Dataset entries
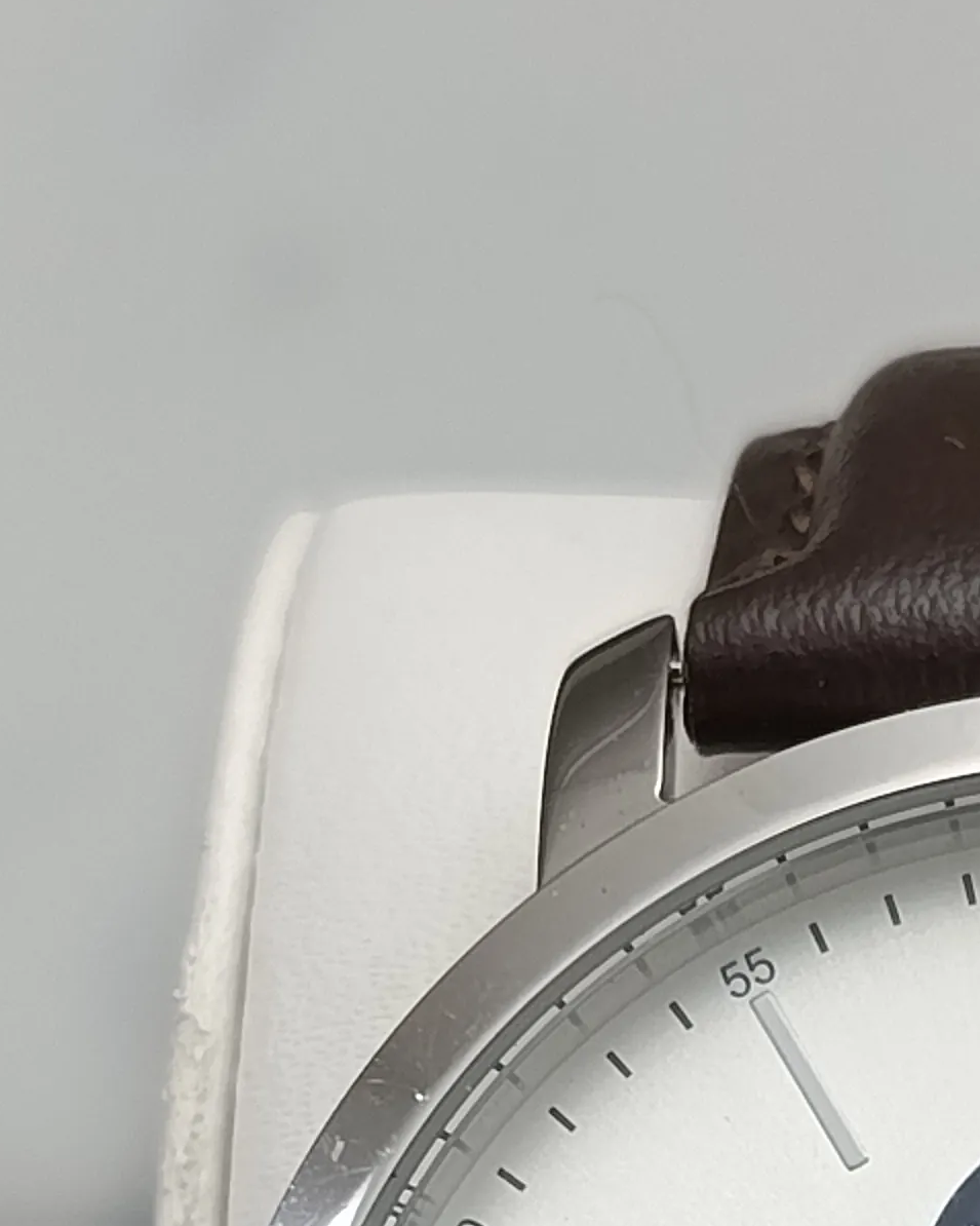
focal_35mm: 157
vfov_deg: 11.7
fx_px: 5693
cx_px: 1133
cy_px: 1849
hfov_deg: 9.7
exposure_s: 1/100
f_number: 1.7
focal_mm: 5.24
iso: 314
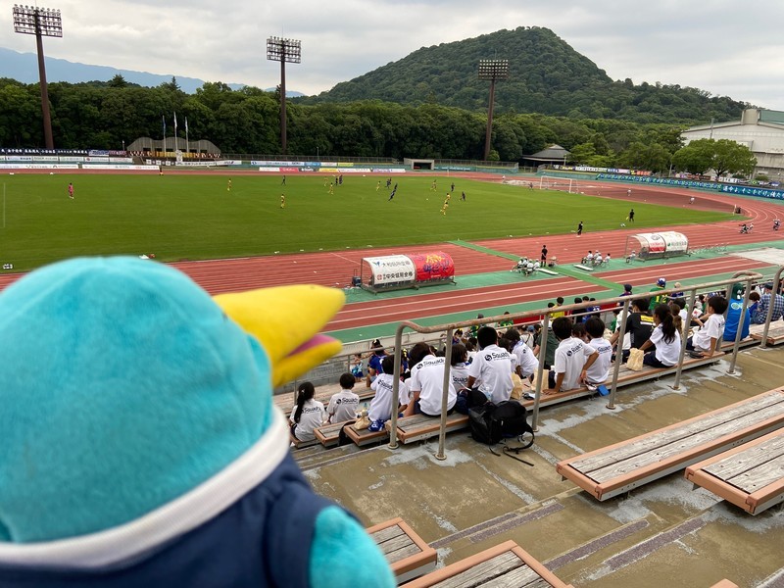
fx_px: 589
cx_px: 392
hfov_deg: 67.3
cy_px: 294
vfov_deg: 53.1
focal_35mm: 26
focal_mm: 4.25
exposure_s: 1/210
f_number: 1.8
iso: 32
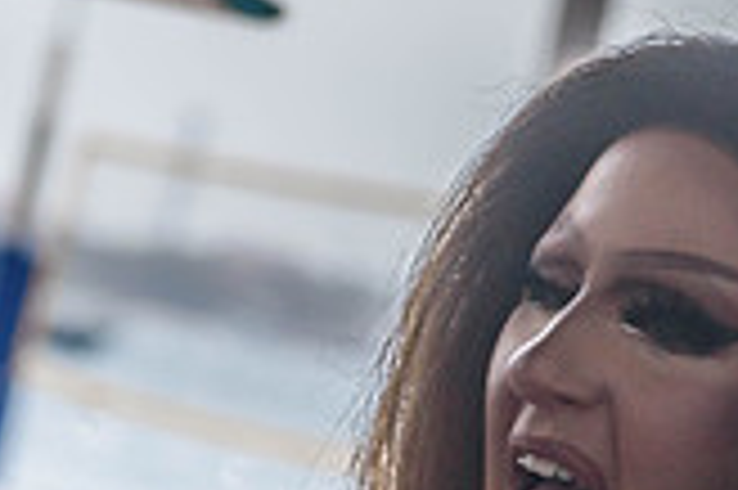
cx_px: 576
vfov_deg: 1.9
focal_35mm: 717
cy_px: 771
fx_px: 14684
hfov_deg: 2.9
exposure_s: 1/800
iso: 200
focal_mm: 135
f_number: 7.1
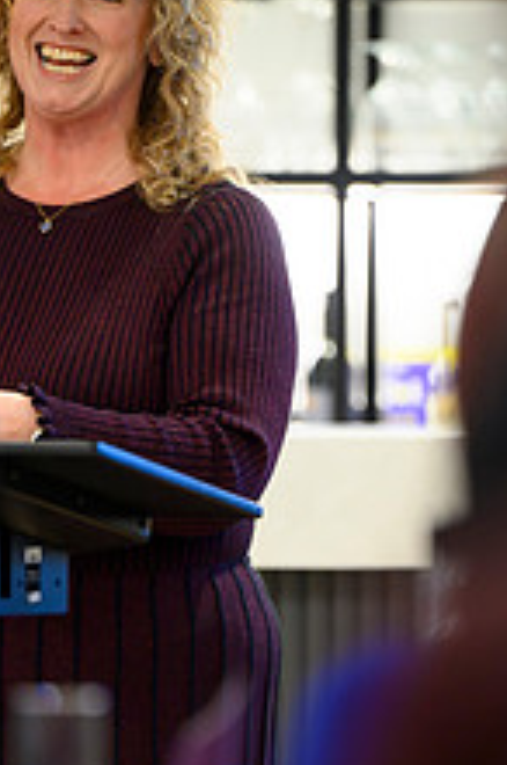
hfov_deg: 3.3
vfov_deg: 5.0
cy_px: 511
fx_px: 8688
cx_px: 227
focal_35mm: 410
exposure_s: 1/200
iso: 2500
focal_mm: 200
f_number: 2.8
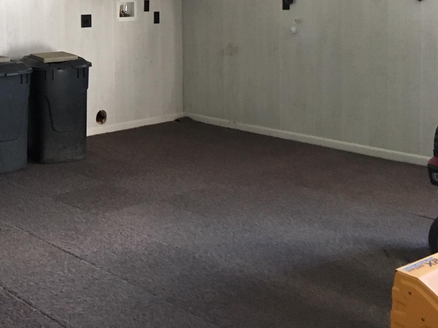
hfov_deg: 33.5
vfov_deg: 26.1
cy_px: 29
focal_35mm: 54
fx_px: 683
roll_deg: +1.5
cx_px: 39
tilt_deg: -2.7
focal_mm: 4.15
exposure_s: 1/17
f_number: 2.2
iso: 200
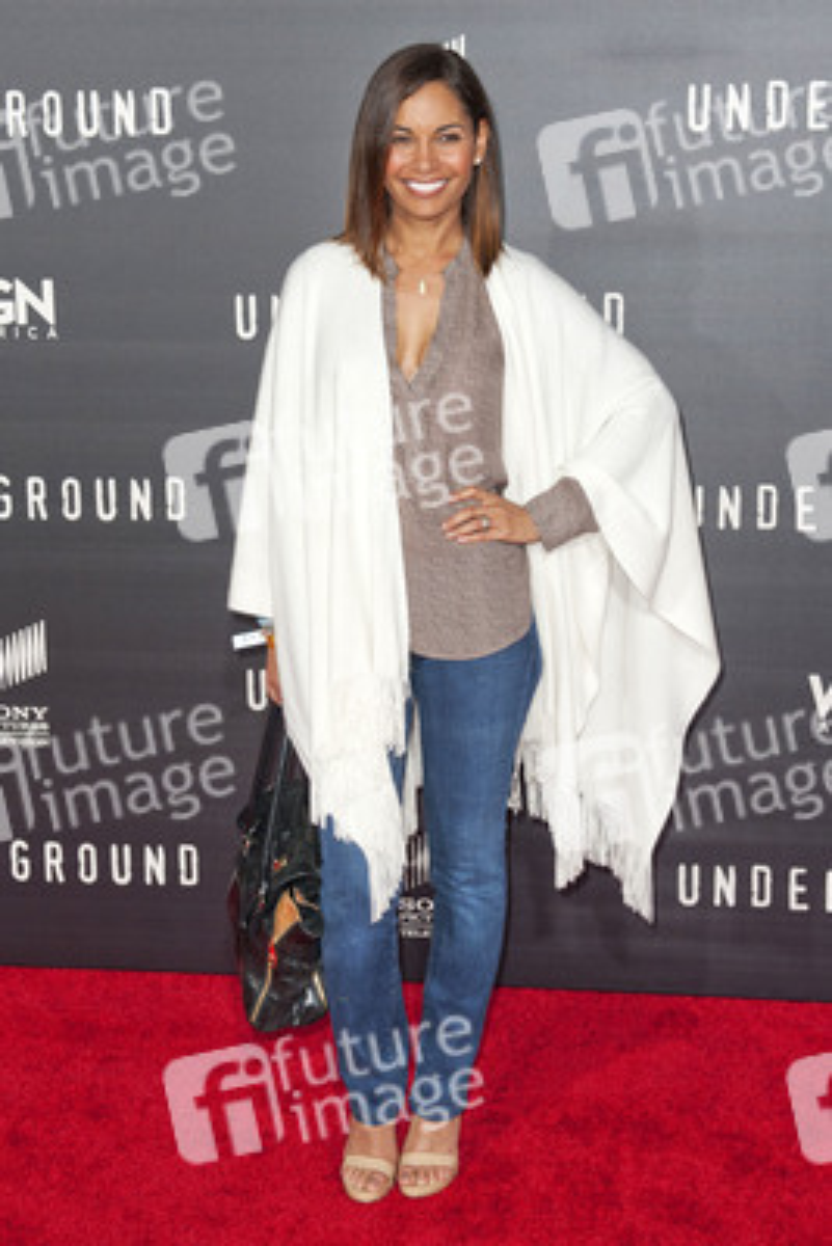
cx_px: 416
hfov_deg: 27.0
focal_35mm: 50
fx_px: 1732
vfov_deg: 39.6
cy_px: 623
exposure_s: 1/400
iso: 800
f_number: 4.5
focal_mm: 50
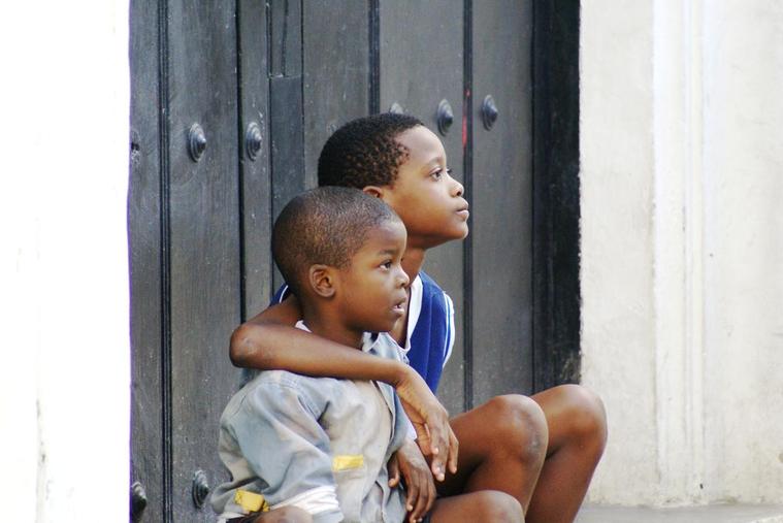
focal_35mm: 375
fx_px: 8161
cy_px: 262
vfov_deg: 3.7
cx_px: 392
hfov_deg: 5.5
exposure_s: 1/160
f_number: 5.6
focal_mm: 250
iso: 400
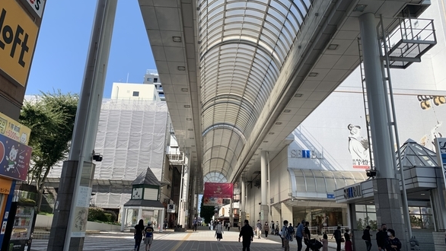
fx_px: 343
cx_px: 227
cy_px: 114
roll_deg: +0.7
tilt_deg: +17.5
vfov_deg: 40.2
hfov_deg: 66.0
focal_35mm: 29
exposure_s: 1/1560
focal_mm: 4.25
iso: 25
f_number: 1.8
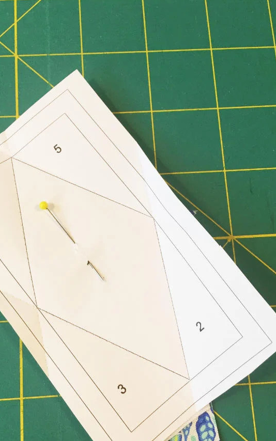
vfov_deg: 53.8
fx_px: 433
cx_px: 119
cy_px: 254
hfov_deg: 35.3
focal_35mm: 36
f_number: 2.2
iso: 64
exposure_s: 1/33
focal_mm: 4.2
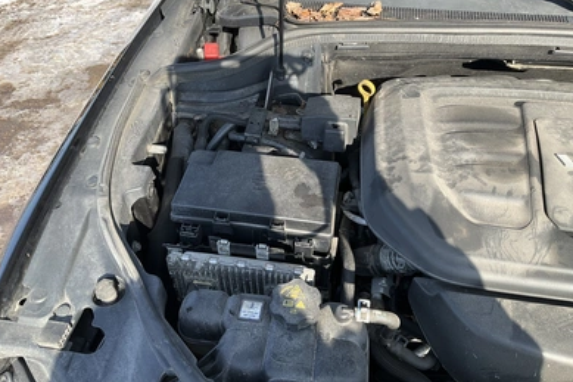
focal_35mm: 31
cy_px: 180
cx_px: 287
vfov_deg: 42.3
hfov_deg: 60.3
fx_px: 493
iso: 25
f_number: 1.8
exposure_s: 1/389
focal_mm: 3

What to work on:
Could the lines from the first entry through the line that contains "focal_35mm: 717" be copied exactly, with all pictures left out?

Answer to this task:
focal_35mm: 157
vfov_deg: 11.7
fx_px: 5693
cx_px: 1133
cy_px: 1849
hfov_deg: 9.7
exposure_s: 1/100
f_number: 1.7
focal_mm: 5.24
iso: 314
fx_px: 589
cx_px: 392
hfov_deg: 67.3
cy_px: 294
vfov_deg: 53.1
focal_35mm: 26
focal_mm: 4.25
exposure_s: 1/210
f_number: 1.8
iso: 32
cx_px: 576
vfov_deg: 1.9
focal_35mm: 717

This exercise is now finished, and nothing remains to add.